··· Working data ···

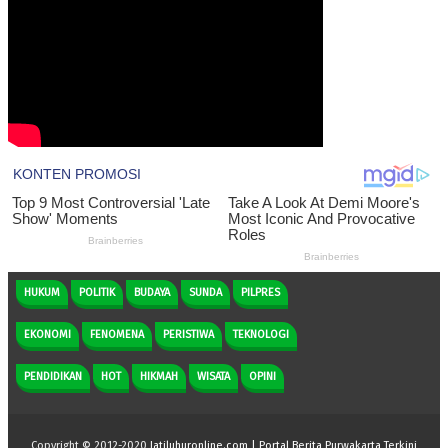
HUKUM
POLITIK
BUDAYA
SUNDA
PILPRES
EKONOMI
FENOMENA
PERISTIWA
TEKNOLOGI
PENDIDIKAN
HOT
HIKMAH
WISATA
OPINI
Copyright © 2012-2020
Jatiluhuronline.com | Portal Berita Purwakarta Terkini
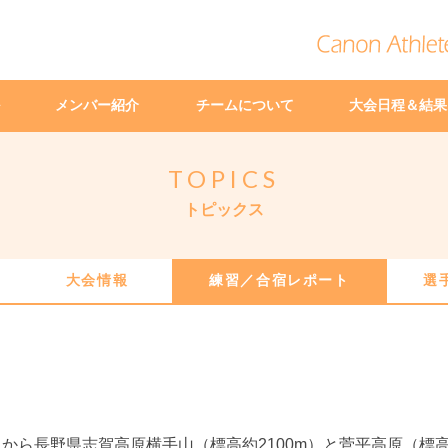
メンバー紹介
チームについて
大会日程＆結果
TOPICS
トピックス
大会情報
練習／合宿レポート
選
1日から長野県志賀高原横手山（標高約2100m）と菅平高原（標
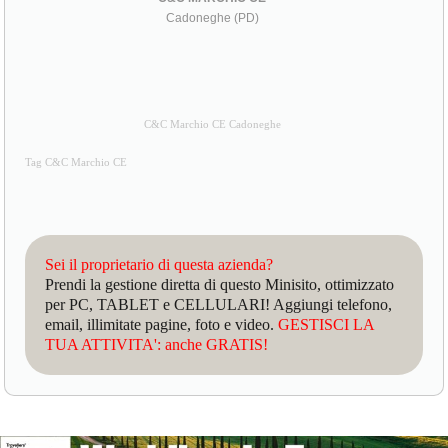
Cadoneghe (PD)
C&C Marchio CE Cadoneghe
Tag C&C Marchio CE
Sei il proprietario di questa azienda?
Prendi la gestione diretta di questo Minisito, ottimizzato
per PC, TABLET e CELLULARI! Aggiungi telefono,
email, illimitate pagine, foto e video.
GESTISCI LA
TUA ATTIVITA': anche GRATIS!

···

Output an exact copy of the lines from the one holding "C&C Marchio CE Cadoneghe" to the last line of the data, inclusive, and nothing beyond that range.

- _Your solution_
C&C Marchio CE Cadoneghe
Tag C&C Marchio CE
Sei il proprietario di questa azienda?
Prendi la gestione diretta di questo Minisito, ottimizzato
per PC, TABLET e CELLULARI! Aggiungi telefono,
email, illimitate pagine, foto e video.
GESTISCI LA
TUA ATTIVITA': anche GRATIS!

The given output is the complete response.